We need to ban trans fats within the next five years
- by Jackie Ramsey
- in Medicine
- — May 14, 2018
Trans fats is a priority target of an agenda that guides the WHO's work from 2019 to 2023, and the organization plans to address this agenda when the 71st World Health Assembly kicks off in Geneva on May 21, 2018.
Trans fats are primarily used in fried foods like fries and doughnuts as well as in baked goods such as cakes, pies, biscuits, pizza, and cookies.
"Trans fat is an unnecessary toxic chemical that kills, and there's no reason people around the world should continue to be exposed", Tom Frieden, president and CEO of Resolve to Save Lives, an initiative of Vital Strategies, said in a statement this morning through the WHO.
Several countries have already imposed limits on trans fats in packaged foods, with Denmark showing a decrease in cardiovascular deaths, the World Health Organization said.
Partially hydrogenated oil, the source of the artificial trans fat, is now vanishingly rare in the United States, and the American food industry will easily be able to comply with the looming June 18 deadline set by the Food and Drug Administration for the industry to eliminate it.
REview dietary sources of industrially-produced trans fats and the landscape for required policy change.
"Multinational companies that make trans fats and have used them as ingredients said they have largely eliminated those oils from foods in the US, parts of Europe and Canada, where governments already restrict their use".

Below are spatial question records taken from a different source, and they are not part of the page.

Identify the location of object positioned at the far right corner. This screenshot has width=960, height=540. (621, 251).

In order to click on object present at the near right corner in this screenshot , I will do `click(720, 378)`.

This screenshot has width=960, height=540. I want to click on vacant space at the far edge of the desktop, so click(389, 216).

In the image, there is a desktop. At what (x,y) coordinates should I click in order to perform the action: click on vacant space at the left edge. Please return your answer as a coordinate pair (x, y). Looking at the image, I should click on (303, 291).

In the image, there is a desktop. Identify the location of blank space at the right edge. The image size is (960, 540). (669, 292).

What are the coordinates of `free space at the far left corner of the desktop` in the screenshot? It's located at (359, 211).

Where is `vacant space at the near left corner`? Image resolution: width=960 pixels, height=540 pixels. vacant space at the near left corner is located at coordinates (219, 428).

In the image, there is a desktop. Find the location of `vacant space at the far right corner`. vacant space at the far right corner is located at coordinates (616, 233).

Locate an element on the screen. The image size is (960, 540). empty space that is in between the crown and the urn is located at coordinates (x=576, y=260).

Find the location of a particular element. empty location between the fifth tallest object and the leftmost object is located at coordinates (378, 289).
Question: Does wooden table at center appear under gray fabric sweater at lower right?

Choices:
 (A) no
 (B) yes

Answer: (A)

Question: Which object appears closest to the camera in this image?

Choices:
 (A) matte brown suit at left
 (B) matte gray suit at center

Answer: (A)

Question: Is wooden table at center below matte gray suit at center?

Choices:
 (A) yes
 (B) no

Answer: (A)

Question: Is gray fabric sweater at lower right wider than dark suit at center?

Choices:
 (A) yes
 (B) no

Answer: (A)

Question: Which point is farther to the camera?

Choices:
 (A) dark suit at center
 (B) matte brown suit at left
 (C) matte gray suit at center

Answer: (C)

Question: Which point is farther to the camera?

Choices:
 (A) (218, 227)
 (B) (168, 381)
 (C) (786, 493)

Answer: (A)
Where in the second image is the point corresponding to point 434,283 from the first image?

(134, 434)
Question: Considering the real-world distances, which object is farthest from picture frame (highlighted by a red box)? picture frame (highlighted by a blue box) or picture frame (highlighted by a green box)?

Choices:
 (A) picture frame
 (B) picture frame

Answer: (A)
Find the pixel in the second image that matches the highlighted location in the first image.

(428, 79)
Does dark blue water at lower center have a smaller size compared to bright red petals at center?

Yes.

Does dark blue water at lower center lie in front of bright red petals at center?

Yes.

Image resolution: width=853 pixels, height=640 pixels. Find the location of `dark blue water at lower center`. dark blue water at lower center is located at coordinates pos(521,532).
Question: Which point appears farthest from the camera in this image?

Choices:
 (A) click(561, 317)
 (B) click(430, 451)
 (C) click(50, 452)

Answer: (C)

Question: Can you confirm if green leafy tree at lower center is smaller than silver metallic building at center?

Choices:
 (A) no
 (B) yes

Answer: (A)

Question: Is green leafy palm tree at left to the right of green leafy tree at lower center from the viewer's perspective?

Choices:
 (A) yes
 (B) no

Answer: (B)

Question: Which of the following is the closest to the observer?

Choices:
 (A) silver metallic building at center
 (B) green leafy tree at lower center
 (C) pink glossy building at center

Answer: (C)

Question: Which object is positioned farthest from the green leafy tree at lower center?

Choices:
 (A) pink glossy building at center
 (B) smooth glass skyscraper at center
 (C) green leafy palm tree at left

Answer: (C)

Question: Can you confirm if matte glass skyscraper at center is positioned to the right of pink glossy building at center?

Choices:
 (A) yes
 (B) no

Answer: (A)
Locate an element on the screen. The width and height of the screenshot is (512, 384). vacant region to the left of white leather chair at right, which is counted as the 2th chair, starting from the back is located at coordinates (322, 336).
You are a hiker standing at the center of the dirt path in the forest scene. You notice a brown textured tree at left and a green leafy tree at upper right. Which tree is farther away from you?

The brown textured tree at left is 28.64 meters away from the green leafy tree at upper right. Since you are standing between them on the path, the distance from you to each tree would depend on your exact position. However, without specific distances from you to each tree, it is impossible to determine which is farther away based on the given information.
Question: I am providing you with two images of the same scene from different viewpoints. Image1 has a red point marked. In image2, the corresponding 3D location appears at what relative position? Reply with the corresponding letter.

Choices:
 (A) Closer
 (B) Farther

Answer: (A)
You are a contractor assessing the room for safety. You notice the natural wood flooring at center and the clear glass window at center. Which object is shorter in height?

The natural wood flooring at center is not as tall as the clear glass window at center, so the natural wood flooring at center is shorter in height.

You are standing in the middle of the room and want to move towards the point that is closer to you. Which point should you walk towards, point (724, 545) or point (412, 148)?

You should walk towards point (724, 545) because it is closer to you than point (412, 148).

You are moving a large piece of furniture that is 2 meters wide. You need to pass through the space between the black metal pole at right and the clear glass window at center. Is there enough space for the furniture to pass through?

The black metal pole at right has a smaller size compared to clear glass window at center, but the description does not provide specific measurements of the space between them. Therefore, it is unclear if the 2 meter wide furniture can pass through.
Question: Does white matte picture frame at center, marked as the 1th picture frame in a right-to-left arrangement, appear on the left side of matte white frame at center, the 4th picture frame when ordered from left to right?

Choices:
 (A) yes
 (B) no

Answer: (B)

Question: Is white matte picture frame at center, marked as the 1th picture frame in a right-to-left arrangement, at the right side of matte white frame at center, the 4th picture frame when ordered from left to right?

Additional reporting from Newsy affiliate CNN.
Consumers didn't miss trans fats when they were replaced in Denmark, the first country to eliminate them, said Steen Stender, professor of nutrition, exercise and sports at the University of Copenhagen. In the developed parts of the world, trans fats are becoming rarer and rarer.
More news: Fox, NBC decide less is more to start the fall seasonThe WHO is now pushing middle- and lower-income countries to pick up the fight, said Dr. Francesco Branca, director of the WHO's Department of Nutrition for Health and Development.
"Why should our children have such an unsafe ingredient in their foods?" asks Dr Tedros.
Denmark was the first country to outlaw industrially-produced trans fats in 2003.
Health advocates say trans fats are the most harmful fat in the food supply.
Create awareness of the negative health impact of trans fats among policy makers, producers, suppliers, and the public.
"Two years ago, IFBA member companies committed to reduce industrially produced trans fat in their products worldwide to nutritionally insignificant levels by the end of 2018".
"The world is now setting its sights on today's leading killers - particularly heart disease, which kills more people than any other cause in nearly every country", said Frieden, president of Resolve to Save Lives, a New-York-based project of an organization called Vital Strategies.
Enforce compliance with policies and regulations. They take the form of partially hydrogenated oils, which are used to replace lard or shortening in packaged products.
The WHO recommends that no more than 1 percent of a person's calories come from trans fats. Replacing trans fats with unsaturated fatty acids decreases the risk of heart disease, in part, by ameliorating the negative effects of trans fats on blood lipids.